Sun, 06 Mar 2005
From:

India offers variety, fascination and mixed feelings

Christian Roewekamp, Deutsche Presse-Agentur, Frankfurt, Germany

India is becoming an increasingly popular tourist destination offering an enormous variety of landscape from tropical beaches to Himalayan mountains.

Visitors often find India fascinating or leave with mixed feelings because of the enormous contrasts.

In 2004, the number of German visitors to India topped the 100,000 mark for the first time according to the European director of India Tourism in Frankfurt, Giriraj Singh Kushwaha.

"The country still has enormous tourism potential," says Koray Cavdir of the Asia section of German travel operator Meiers.

India's northeast lacks infrastructure, for example the area north of Madras offers many fabulous beaches but has virtually no hotels, but other regions of the Himalaya are becoming increasingly attractive.

For the first time, Meiers is offering a trip to Darjeeling and Sikkim combined with a stay in the Kingdom of Bhutan.

Most visitors to India do the Golden Triangle with stops in New Delhi, Jaipur and Agra with its Taj Mahal. The former hippie stronghold of Goa on the west coast is also popular. A combination of India and a bathing holiday in Sri Lanka is also offered by several travel operators.

Travellers to India often come back with mixed feelings, according to Manfred Schreiber of the Studiosos agency in Munich.
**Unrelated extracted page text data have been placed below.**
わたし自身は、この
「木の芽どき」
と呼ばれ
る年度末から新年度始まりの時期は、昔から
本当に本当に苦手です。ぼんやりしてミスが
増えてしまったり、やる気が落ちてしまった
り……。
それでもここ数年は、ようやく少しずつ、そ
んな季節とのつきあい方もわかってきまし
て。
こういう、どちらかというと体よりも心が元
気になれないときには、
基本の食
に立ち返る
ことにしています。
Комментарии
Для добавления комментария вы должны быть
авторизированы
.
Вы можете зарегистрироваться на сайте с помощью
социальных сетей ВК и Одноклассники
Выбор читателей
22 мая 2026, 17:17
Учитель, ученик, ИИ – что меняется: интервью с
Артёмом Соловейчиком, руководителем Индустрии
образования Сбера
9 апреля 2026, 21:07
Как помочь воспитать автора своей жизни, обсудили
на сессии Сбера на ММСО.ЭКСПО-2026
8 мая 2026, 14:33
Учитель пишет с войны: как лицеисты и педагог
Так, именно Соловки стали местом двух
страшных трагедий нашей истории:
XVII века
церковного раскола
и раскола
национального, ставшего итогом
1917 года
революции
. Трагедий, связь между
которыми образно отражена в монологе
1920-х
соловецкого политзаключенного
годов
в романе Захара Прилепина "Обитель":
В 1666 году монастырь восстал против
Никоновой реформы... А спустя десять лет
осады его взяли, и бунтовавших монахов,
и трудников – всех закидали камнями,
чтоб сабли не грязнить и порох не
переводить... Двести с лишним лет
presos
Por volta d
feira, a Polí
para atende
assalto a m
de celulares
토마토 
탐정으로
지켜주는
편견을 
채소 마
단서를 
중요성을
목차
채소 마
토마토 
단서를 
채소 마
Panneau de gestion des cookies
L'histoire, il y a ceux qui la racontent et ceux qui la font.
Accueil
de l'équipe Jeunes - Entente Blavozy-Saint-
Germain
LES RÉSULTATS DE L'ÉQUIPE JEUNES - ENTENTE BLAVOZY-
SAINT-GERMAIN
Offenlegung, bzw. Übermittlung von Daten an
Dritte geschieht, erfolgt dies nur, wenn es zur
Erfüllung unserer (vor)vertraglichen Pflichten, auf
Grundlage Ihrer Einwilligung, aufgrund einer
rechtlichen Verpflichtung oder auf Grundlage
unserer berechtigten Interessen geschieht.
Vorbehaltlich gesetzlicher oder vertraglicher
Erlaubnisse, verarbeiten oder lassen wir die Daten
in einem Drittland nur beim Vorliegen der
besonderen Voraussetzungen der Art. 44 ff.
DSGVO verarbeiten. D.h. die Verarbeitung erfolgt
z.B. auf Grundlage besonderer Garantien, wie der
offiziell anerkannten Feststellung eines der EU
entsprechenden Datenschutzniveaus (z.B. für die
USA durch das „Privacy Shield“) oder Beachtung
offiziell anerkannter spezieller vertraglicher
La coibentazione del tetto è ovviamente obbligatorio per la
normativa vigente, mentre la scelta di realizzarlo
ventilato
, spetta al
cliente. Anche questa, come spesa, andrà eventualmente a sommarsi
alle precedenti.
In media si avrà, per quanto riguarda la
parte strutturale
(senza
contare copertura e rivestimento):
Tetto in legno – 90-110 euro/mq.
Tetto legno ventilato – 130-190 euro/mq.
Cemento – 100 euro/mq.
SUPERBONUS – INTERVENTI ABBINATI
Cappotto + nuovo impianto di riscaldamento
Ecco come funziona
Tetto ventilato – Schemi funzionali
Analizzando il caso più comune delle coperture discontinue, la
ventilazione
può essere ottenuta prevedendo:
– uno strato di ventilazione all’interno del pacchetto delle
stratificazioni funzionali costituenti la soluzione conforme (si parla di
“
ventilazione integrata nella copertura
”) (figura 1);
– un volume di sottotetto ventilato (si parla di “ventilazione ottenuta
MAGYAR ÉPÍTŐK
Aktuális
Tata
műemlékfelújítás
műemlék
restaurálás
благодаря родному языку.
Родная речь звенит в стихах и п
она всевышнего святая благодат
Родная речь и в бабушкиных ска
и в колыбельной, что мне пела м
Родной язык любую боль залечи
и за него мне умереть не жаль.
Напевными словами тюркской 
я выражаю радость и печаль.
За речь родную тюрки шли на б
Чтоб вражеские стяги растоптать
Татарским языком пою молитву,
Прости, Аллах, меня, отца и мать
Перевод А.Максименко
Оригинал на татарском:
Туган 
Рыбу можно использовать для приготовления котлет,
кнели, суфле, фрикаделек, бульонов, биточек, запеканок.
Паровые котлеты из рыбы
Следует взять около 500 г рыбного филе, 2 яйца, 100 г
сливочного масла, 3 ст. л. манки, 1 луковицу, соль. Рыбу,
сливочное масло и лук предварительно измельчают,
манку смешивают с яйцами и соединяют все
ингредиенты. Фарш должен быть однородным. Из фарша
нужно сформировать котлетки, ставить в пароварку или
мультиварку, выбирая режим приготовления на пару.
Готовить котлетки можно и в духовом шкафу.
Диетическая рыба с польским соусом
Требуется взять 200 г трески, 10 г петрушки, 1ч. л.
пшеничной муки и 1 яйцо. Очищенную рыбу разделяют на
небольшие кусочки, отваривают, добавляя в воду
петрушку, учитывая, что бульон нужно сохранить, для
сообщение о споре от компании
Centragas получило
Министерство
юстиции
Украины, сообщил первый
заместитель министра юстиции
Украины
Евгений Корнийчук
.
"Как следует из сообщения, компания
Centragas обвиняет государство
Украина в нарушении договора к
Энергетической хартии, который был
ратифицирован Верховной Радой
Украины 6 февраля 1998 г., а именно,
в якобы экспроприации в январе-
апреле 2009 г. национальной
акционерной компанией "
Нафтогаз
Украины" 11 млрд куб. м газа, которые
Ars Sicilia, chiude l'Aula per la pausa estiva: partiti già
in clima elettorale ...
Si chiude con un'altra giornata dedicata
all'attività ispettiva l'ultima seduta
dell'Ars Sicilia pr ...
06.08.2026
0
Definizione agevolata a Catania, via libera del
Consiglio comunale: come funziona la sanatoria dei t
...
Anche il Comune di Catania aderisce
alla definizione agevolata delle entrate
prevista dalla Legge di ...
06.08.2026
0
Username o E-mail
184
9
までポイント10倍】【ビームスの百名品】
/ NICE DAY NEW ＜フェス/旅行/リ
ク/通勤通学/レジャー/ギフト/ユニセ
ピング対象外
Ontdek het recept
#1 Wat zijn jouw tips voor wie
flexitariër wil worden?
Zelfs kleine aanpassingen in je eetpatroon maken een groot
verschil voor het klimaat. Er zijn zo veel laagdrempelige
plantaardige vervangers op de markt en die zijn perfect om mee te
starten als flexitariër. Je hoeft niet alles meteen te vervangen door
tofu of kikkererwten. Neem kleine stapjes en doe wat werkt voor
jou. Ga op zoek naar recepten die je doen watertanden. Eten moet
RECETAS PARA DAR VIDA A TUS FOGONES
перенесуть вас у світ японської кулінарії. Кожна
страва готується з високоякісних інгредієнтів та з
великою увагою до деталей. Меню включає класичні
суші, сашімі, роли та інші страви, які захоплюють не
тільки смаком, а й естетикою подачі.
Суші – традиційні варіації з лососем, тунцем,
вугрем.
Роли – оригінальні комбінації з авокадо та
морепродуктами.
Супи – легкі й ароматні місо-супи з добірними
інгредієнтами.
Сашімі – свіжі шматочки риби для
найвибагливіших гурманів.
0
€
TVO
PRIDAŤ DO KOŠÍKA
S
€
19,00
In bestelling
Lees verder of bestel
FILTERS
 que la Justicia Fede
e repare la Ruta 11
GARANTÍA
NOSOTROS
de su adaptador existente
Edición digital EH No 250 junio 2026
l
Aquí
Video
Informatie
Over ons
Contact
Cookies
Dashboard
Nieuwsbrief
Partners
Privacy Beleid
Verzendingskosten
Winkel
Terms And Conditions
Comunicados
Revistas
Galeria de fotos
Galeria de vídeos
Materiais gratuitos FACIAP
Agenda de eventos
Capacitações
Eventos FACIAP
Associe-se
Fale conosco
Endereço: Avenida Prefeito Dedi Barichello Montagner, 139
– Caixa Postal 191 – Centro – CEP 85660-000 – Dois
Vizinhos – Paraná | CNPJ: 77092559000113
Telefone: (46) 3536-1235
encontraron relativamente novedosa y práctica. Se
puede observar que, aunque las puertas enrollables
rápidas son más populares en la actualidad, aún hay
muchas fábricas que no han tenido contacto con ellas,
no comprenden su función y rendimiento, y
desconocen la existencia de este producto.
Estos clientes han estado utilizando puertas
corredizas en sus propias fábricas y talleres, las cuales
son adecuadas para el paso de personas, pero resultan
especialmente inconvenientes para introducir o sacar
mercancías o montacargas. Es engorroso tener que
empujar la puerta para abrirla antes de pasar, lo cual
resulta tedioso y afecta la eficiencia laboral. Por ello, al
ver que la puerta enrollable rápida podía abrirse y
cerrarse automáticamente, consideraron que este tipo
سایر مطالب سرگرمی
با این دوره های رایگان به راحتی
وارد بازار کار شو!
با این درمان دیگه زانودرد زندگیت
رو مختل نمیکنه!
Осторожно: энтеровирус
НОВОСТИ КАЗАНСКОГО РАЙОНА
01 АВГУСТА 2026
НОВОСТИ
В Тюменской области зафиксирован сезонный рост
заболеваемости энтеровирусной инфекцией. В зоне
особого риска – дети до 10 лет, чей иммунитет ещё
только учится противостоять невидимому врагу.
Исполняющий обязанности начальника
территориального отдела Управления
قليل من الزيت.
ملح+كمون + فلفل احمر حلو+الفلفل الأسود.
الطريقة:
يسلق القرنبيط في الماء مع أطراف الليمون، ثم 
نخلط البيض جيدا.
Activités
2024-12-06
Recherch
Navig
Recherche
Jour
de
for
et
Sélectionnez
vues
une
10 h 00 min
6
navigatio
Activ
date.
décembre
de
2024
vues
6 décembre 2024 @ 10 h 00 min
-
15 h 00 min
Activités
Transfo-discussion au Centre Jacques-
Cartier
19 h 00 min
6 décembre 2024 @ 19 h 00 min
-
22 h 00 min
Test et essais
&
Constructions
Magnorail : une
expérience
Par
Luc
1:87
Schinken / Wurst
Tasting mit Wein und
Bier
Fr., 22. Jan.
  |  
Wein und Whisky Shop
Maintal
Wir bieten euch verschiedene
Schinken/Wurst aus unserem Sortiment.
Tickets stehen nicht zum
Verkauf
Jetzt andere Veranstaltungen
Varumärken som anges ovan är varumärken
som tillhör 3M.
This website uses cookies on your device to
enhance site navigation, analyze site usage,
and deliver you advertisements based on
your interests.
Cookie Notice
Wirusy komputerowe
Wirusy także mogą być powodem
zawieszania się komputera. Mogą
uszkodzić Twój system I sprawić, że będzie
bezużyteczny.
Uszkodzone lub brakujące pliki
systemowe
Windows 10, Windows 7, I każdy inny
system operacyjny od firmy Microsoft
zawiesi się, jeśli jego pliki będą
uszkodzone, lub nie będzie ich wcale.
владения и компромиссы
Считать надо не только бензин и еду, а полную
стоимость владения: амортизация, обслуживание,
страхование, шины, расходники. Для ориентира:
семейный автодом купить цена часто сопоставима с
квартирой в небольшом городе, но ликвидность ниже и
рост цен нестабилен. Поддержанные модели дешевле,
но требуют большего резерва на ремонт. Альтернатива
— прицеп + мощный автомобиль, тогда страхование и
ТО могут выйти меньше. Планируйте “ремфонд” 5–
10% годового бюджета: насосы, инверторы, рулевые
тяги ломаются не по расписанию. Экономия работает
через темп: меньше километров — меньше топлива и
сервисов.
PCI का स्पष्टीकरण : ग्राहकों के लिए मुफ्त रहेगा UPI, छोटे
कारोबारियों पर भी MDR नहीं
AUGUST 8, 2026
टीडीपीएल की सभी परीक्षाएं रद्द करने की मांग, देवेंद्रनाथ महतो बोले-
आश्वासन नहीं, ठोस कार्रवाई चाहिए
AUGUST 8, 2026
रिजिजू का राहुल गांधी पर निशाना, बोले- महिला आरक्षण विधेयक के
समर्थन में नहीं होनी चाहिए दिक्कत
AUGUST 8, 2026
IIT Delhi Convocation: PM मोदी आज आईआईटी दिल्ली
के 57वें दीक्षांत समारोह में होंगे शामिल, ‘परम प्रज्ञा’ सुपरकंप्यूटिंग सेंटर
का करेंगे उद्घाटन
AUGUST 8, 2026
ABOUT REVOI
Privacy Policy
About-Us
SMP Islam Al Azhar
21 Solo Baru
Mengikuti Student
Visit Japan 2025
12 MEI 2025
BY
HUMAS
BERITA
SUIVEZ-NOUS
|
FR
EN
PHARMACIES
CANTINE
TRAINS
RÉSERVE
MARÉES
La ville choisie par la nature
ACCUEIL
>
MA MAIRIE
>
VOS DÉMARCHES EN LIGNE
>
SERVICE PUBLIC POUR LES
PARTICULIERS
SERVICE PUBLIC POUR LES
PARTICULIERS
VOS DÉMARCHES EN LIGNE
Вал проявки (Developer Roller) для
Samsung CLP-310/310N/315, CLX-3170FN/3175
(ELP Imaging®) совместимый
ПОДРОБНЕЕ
"Fascination and irritation lie close to each other. We have regular clients who have visited the country six or even eight times. Others on the other hand say: 'Once and never again'," Schreiber says.

For Europeans, the chaos on the roads takes some getting used to.

"Between 800 and 900 million people in India are poor. One is confronted with that when one leaves the four- or five-star hotel," Cavdir says.

Most travel operators criticize the lack of flights to India. "We could easily sell double as many trips if we could get more seats on the flights," according to Cavdir.

There are no direct flights to Kerala in the south. Several Arab carriers offer flights via Dubai, Doha or Abu Dhabi to Cochin but the plane are often full.

Indian domestic flights are not very well coordinated with Air India continental flights and are not cheap.

Sri Lanka is hoping to cash in on the gap by offering 77 flights to India per week, mainly to the south of the country. Other carriers are also extending their flight schedule.

From May 2005, Austrian Airlines is offering five flights a week to Bombay from Vienna.

Flights to India are often fully booked because many Indians living in the United States choose Frankfurt as a stopover. The addition of extra flights is also a reaction to the booming U.S.- Indian market, according to travel operators.